Dr. Vasileios Fragkoulis
Research Fellow
Institute for Risk and Reliability
Leibniz Universität Hannover

Wednesday, May 23, 2018, 10:00, Room 116, Institute for Risk and Reliability, LUH

Deterministic and stochastic analysis of complex engineering dynamical systems: Singular matrices and fractional derivatives

Abstract

For many cases of complex engineering systems, analytical as well as numerical methodologies are required, firstly for the purposes of characterizing and quantifying uncertainties associated with excitations and system parameters, and subsequently for efficiently determining/predicting the system stochastic response. In stochastic engineering dynamics, in particular, the study and mathematical modeling of complex nonlinear systems with potential singularities arising either naturally (e.g. coupled electro-mechanical devices), or from an unconventional formulation of the system governing equations, are of high interest. In addressing the above challenges, a novel approach for determining the stochastic response of complex multi-body systems with singularities has been proposed. The singularities can either appear naturally in the governing equations of motion (e.g. smart materials, mathematically ill-conditioned engineering models, energy harvesting problems), or relate to a redundant coordinates modeling scheme (e.g. multi-body, robotic systems). Specifically, it can be argued that utilizing a redundant coordinates modeling scheme generates less complex and more computationally efficient techniques for formulating the equations of motion. In this context, based on the concept of the Moore-Penrose generalized matrix inverses, a generalized random vibration theory and computational framework have been developed to account for stochastically excited systems with singular matrices. Further, a generalization of the widely utilized statistical linearization approximate methodology for determining the stochastic response of nonlinear dynamical systems with singular matrices has also been developed. In this talk, the aforementioned framework for treating linear and nonlinear systems, as well as its potential extension to systems endowed with fractional derivative terms will be discussed.

Biography

Dr.

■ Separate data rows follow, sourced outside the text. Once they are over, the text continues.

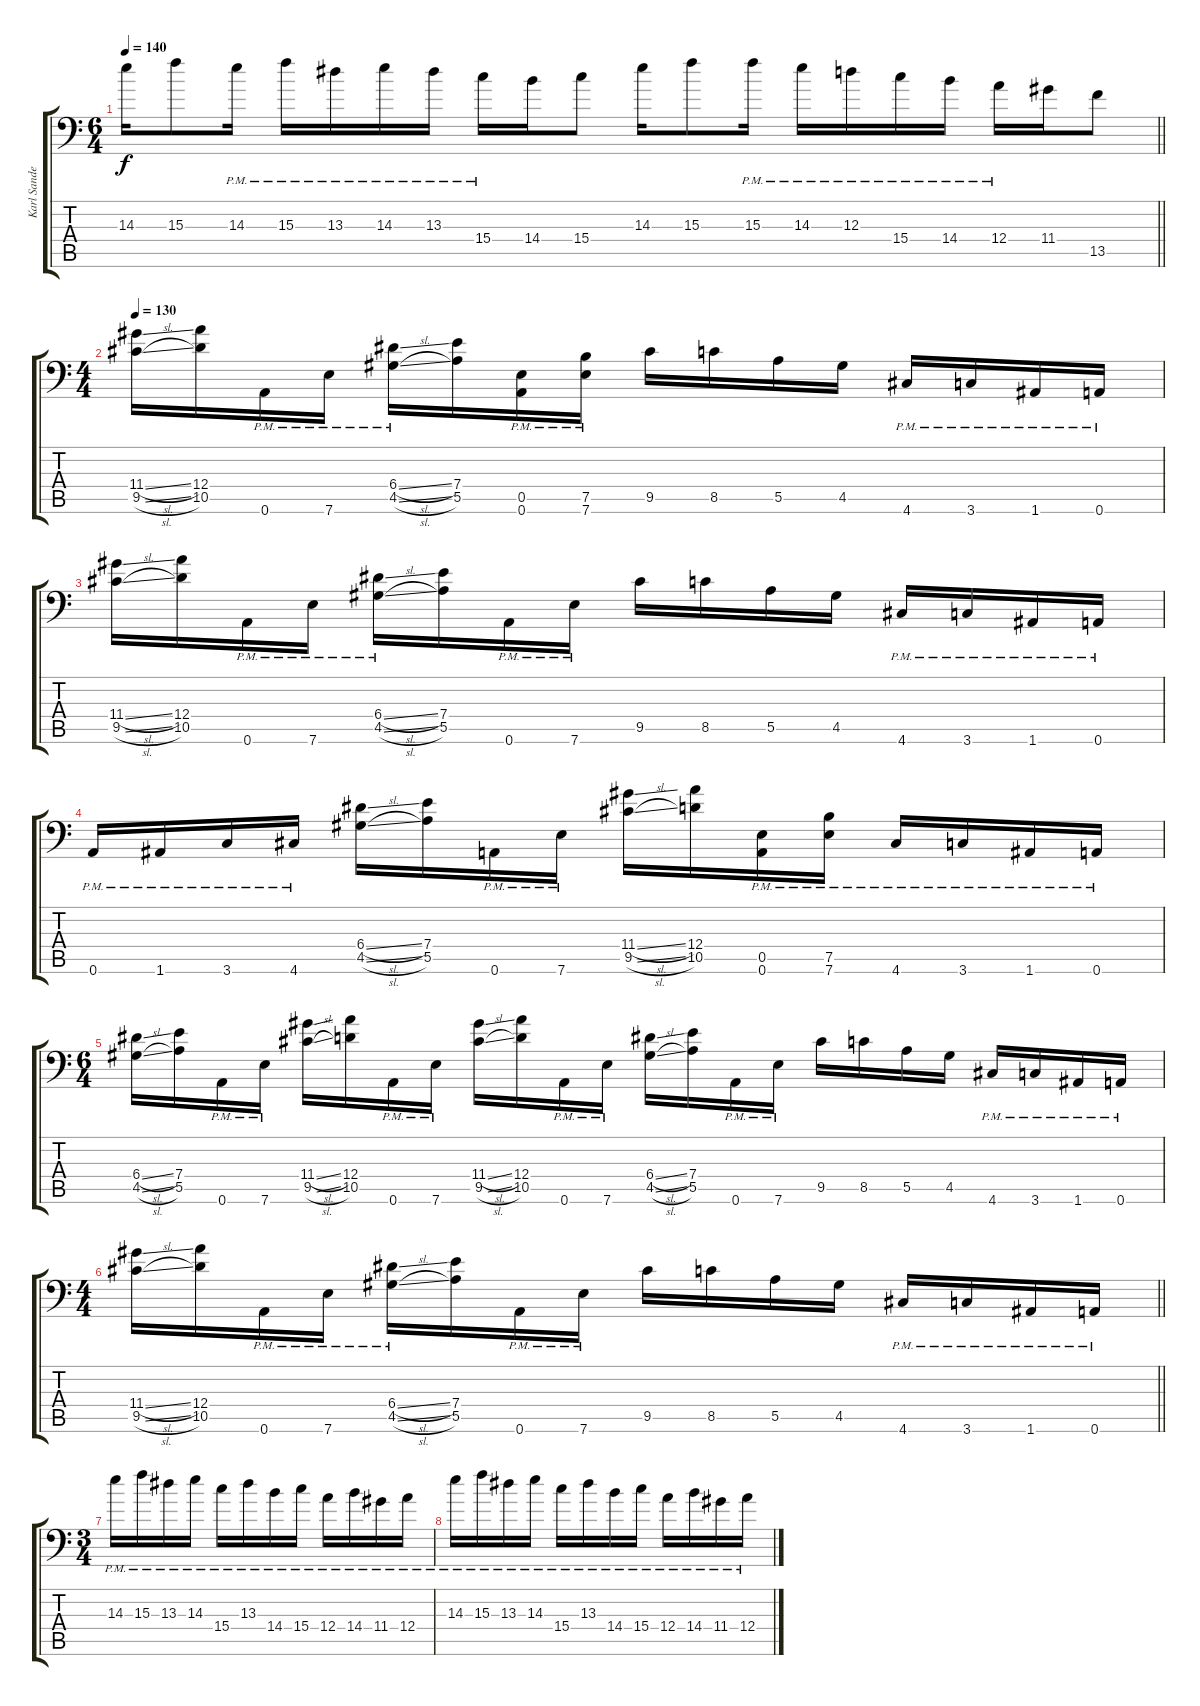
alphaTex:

\track ("Karl Sanders [Led]" "Karl Sande") {instrument distortionguitar}
\staff {score tabs}
\tuning (B3 Gb3 D3 A2 E2 A1) {hide}
\ts (6 4)
\tempo 140
\clef f4
\barLineRight lightlight
\ks c
14.3.16{dy f} 15.3.8 14.3{pm}.16 15.3{pm}.16 13.3{pm}.16 14.3{pm}.16 13.3{pm}.16 15.4{pm}.16 14.4.16 15.4.8 14.3.16 15.3.8 15.3{pm}.16 14.3{pm}.16 12.3{pm}.16 15.4{pm}.16 14.4{pm}.16 12.4{pm}.16 11.4.16 13.5.8 |
\ts (4 4)
\tempo 130
(11.4{sl} 9.5{sl}).16 (12.4 10.5).16 0.6{pm}.16 7.6{pm}.16 (6.4{sl pm} 4.5{sl pm}).16 (7.4 5.5).16 (0.5{pm} 0.6{pm}).16 (7.5{pm} 7.6{pm}).16 9.5.16 8.5.16 5.5.16 4.5.16 4.6{pm}.16 3.6{pm}.16 1.6{pm}.16 0.6{pm}.16 |
(11.4{sl} 9.5{sl}).16 (12.4 10.5).16 0.6{pm}.16 7.6{pm}.16 (6.4{sl pm} 4.5{sl pm}).16 (7.4 5.5).16 0.6{pm}.16 7.6{pm}.16 9.5.16 8.5.16 5.5.16 4.5.16 4.6{pm}.16 3.6{pm}.16 1.6{pm}.16 0.6{pm}.16 |
0.6{pm}.16 1.6{pm}.16 3.6{pm}.16 4.6{pm}.16 (6.4{sl} 4.5{sl}).16 (7.4 5.5).16 0.6{pm}.16 7.6{pm}.16 (11.4{sl} 9.5{sl}).16 (12.4 10.5).16 (0.5{pm} 0.6{pm}).16 (7.5{pm} 7.6{pm}).16 4.6{pm}.16 3.6{pm}.16 1.6{pm}.16 0.6{pm}.16 |
\ts (6 4)
(6.4{sl} 4.5{sl}).16 (7.4 5.5).16 0.6{pm}.16 7.6{pm}.16 (11.4{sl} 9.5{sl}).16 (12.4 10.5).16 0.6{pm}.16 7.6{pm}.16 (11.4{sl} 9.5{sl}).16 (12.4 10.5).16 0.6{pm}.16 7.6{pm}.16 (6.4{sl} 4.5{sl}).16 (7.4 5.5).16 0.6{pm}.16 7.6{pm}.16 9.5.16 8.5.16 5.5.16 4.5.16 4.6{pm}.16 3.6{pm}.16 1.6{pm}.16 0.6{pm}.16 |
\ts (4 4)
\barLineRight lightlight
(11.4{sl} 9.5{sl}).16 (12.4 10.5).16 0.6{pm}.16 7.6{pm}.16 (6.4{sl pm} 4.5{sl pm}).16 (7.4 5.5).16 0.6{pm}.16 7.6{pm}.16 9.5.16 8.5.16 5.5.16 4.5.16 4.6{pm}.16 3.6{pm}.16 1.6{pm}.16 0.6{pm}.16 |
\ts (3 4)
14.3{pm}.16 15.3{pm}.16 13.3{pm}.16 14.3{pm}.16 15.4{pm}.16 13.3{pm}.16 14.4{pm}.16 15.4{pm}.16 12.4{pm}.16 14.4{pm}.16 11.4{pm}.16 12.4{pm}.16 |
14.3{pm}.16 15.3{pm}.16 13.3{pm}.16 14.3{pm}.16 15.4{pm}.16 13.3{pm}.16 14.4{pm}.16 15.4{pm}.16 12.4{pm}.16 14.4{pm}.16 11.4{pm}.16 12.4{pm}.16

Vasileios Fragkoulis is a Research Fellow in the Institute for Risk and Reliability at the Leibniz University of Hanover. He received his Ph.D. from the Department of Mathematical Sciences at the University of Liverpool. He also holds a M.Sc. degree and a 5-year Diploma from the School of Applied Mathematical and Physical Sciences at the National Technical University of Athens, both in the area of Applied Mathematical Sciences. Dr. Fragkoulis’ research interests focus on the general area of Applied Mathematics and Uncertainty Quantification and primarily, on mathematical modeling and analysis of (stochastic) dynamical systems with diverse applications in civil/mechanical engineering as well as theoretical and applied mechanics. Specifically, the development of analytical/numerical mathematical techniques in the fields of nonlinear stochastic dynamics constitutes one of his main research themes. In particular, part of his Ph.D. research focused on developing efficient solution methodologies for determining the response statistics of nonlinear and complex systems. The complexity relates to the governing (stochastic) equations of motion that include hysteretic operators, fractional derivatives, as well as singular matrices. Such unconventional and challenging modeling is associated with developing transformative technologies and devices, such as robotic systems, energy harvesters, and nano-materials.